The elevator went up-up-up and opened back up at the Pearly Gates and found St. Peter waiting for her. "Now it's time to spend a day in heaven."
So the accountant spent the next 24 hours lounging around on clouds and playing the harp and singing. She had a great time and before she knew it her 24 hours were up and St. Peter came and got her.
"So, you've spent a day in hell and you've spent a day in heaven. Now you must choose your eternity."
The accountant paused for a second and then replied, "Well, I never thought I'd say this, I mean, Heaven has been really great and all, but I think I had a better time in Hell."
So St. Peter escorted her to the elevator and again the accountant went down-down-down back to Hell. When the doors of the elevator opened she found herself standing in a desolate wasteland covered in garbage and filth. She saw her friends were dressed in rags and were picking up the garbage and putting it in sacks.

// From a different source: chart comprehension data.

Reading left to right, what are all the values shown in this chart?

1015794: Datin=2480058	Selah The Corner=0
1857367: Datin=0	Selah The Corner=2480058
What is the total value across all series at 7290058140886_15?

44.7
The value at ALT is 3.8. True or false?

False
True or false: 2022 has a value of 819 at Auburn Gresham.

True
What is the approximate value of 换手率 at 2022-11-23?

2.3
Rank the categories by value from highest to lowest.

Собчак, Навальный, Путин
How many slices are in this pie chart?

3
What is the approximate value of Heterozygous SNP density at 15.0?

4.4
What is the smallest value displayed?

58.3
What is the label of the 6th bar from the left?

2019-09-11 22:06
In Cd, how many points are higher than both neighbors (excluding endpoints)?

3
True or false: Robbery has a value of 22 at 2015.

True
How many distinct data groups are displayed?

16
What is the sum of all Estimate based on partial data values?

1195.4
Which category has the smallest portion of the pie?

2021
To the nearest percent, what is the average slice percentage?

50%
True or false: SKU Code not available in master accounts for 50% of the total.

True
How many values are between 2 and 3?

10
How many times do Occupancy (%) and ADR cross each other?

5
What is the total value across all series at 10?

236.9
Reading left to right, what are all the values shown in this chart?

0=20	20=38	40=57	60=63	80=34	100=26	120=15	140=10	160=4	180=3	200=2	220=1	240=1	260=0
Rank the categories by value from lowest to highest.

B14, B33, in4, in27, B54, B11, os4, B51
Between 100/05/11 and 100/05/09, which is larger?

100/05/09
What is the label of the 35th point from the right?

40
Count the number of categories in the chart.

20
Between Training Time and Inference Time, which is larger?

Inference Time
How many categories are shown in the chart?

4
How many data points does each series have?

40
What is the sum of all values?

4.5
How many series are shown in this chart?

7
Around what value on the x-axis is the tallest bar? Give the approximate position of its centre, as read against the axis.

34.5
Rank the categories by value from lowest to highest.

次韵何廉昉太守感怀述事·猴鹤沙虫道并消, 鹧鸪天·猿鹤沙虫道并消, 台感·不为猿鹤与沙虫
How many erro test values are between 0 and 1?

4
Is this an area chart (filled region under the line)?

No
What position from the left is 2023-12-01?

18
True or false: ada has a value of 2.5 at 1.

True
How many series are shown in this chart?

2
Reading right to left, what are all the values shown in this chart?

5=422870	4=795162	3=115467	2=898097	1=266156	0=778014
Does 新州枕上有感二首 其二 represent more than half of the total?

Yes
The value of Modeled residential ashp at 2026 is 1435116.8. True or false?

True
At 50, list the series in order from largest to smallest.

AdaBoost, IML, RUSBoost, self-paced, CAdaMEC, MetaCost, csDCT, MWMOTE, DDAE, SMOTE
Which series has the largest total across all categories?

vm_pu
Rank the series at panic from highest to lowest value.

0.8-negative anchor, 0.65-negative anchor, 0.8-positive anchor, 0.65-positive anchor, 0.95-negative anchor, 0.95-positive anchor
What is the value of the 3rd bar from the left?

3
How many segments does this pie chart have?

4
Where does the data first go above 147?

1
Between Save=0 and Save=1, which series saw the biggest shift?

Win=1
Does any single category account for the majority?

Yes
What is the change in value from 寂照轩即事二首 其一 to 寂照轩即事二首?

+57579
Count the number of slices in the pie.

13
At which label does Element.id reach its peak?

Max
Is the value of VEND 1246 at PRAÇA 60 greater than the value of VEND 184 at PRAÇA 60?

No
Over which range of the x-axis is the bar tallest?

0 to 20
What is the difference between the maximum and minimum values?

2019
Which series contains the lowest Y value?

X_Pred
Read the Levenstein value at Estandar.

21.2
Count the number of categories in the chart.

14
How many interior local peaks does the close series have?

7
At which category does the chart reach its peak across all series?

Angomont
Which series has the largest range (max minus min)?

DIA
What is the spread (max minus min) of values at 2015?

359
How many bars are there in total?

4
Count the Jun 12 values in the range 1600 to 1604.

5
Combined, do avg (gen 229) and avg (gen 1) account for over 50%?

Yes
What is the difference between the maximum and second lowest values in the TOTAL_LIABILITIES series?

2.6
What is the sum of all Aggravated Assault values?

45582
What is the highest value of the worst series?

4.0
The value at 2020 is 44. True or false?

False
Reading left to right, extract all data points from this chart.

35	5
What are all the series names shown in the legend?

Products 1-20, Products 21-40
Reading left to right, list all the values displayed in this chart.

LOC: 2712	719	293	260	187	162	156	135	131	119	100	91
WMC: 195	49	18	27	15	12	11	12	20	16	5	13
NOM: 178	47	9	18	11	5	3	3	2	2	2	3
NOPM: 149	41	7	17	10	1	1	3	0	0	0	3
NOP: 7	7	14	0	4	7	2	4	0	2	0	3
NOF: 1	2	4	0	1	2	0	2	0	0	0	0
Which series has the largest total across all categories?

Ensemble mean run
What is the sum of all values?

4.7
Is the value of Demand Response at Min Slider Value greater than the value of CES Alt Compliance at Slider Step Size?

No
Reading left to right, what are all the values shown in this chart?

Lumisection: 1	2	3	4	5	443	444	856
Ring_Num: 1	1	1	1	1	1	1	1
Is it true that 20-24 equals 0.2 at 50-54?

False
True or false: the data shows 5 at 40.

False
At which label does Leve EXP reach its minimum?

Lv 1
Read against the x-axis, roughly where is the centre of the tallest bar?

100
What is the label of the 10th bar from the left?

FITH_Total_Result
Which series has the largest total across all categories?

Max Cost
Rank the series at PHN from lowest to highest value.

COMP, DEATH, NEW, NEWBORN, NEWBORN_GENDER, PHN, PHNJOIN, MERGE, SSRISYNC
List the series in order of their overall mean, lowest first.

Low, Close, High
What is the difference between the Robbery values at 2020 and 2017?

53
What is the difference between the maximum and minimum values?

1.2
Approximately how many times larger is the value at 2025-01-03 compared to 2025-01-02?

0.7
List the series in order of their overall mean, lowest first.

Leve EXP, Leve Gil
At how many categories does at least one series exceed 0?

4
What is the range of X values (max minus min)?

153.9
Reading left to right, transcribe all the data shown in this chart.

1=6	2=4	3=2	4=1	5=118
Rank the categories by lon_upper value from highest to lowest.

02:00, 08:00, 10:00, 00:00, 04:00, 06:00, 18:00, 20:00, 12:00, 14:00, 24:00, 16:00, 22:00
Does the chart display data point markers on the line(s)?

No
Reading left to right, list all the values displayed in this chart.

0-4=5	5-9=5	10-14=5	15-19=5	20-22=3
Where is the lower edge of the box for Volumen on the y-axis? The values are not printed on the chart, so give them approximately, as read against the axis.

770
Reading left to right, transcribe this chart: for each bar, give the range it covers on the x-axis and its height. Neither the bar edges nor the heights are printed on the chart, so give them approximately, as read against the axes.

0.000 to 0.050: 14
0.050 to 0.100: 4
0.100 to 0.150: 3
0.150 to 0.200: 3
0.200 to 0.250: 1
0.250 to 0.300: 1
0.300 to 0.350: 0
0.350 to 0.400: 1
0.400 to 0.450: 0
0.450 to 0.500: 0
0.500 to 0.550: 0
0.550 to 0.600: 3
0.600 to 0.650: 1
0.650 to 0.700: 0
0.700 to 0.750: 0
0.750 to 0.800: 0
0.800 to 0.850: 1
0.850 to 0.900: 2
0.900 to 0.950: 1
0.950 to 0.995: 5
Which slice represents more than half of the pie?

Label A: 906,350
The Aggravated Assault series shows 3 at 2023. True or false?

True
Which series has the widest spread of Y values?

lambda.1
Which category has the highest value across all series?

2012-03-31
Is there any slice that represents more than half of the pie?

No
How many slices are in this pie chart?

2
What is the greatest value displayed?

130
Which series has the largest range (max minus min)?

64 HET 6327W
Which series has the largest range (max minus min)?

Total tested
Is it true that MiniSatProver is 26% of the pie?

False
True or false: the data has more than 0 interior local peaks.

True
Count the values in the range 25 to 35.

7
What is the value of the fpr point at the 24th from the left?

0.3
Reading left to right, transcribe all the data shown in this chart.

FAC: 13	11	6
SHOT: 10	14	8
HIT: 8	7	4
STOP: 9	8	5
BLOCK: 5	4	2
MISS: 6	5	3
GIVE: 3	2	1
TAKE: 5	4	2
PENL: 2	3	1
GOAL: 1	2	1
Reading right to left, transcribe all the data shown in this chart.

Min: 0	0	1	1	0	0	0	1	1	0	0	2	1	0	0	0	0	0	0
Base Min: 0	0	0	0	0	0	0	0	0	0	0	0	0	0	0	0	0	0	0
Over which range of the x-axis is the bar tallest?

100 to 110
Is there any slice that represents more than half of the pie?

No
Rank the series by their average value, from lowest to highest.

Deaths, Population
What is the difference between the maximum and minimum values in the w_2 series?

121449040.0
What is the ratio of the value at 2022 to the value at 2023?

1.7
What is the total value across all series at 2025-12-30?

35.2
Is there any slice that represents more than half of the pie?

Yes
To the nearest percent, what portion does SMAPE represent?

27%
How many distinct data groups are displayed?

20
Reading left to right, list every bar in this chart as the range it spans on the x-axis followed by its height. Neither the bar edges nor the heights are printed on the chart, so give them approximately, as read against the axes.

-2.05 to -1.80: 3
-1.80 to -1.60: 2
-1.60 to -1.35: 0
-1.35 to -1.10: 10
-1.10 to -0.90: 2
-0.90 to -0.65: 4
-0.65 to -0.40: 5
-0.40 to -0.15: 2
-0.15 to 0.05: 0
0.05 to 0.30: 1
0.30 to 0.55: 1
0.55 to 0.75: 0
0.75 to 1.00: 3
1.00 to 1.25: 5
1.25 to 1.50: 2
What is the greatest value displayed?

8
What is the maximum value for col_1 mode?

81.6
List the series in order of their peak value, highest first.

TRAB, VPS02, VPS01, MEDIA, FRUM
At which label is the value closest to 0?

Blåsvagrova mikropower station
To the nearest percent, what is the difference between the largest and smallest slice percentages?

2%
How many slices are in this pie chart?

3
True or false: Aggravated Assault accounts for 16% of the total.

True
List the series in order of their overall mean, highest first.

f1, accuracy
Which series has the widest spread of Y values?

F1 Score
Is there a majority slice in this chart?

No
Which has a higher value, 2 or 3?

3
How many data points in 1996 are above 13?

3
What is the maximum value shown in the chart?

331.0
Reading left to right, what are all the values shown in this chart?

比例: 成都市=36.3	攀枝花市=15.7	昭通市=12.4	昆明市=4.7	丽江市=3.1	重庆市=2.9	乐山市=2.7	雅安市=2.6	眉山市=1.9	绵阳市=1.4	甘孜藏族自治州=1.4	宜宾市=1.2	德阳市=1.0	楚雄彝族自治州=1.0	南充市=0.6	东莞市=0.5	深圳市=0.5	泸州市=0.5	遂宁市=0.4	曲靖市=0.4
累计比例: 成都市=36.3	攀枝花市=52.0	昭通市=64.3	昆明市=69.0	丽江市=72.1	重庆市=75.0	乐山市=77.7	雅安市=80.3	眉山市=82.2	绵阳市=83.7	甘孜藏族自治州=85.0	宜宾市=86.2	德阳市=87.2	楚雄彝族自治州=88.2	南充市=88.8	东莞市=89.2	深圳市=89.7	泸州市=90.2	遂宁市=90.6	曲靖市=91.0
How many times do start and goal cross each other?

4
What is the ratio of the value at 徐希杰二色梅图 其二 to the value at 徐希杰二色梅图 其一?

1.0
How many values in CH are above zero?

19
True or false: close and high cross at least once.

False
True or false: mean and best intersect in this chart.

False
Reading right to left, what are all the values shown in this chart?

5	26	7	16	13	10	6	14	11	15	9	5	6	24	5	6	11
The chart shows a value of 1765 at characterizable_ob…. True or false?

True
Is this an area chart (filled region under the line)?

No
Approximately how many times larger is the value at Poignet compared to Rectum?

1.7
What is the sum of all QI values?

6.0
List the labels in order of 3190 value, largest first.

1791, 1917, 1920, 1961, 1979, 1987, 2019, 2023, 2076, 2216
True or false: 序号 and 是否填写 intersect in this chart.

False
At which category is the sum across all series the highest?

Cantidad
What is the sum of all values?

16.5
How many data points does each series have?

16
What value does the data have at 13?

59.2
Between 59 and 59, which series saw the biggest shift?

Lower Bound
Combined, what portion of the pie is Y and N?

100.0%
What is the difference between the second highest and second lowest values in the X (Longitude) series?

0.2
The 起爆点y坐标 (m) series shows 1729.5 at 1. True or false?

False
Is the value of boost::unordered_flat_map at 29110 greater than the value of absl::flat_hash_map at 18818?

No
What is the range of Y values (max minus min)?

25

The Devil came up to her and put his arm around her. "I don't understand," stammered the accountant, "Yesterday I was here and there was a golf course and a country club and we ate lobster and we danced and had a great time. Now all there is is a wasteland of garbage and all my friends look miserable."
The Devil looked at her and smiled. "That's because yesterday you were a recruit, but today you're staff."
An accountant applies for the position of Chief Financial Officer. There are a number of candidates and he is called in for an interview. They ask him a number of questions and one of the panel suddenly says "What is nine multiplied by four?"
He thinks quickly and says "Thirty five." When the interview is over he goes outside, takes out his calculator and finds the correct answer is not thirty five. He thinks "Well, I blew that" and goes home very disappointed.
Next day he is rung up and told he has got the job. "Wonderful," he says, "but what about nine multiplied by four? My answer wasn't right"
"We know, but of all the candidates you came the closest."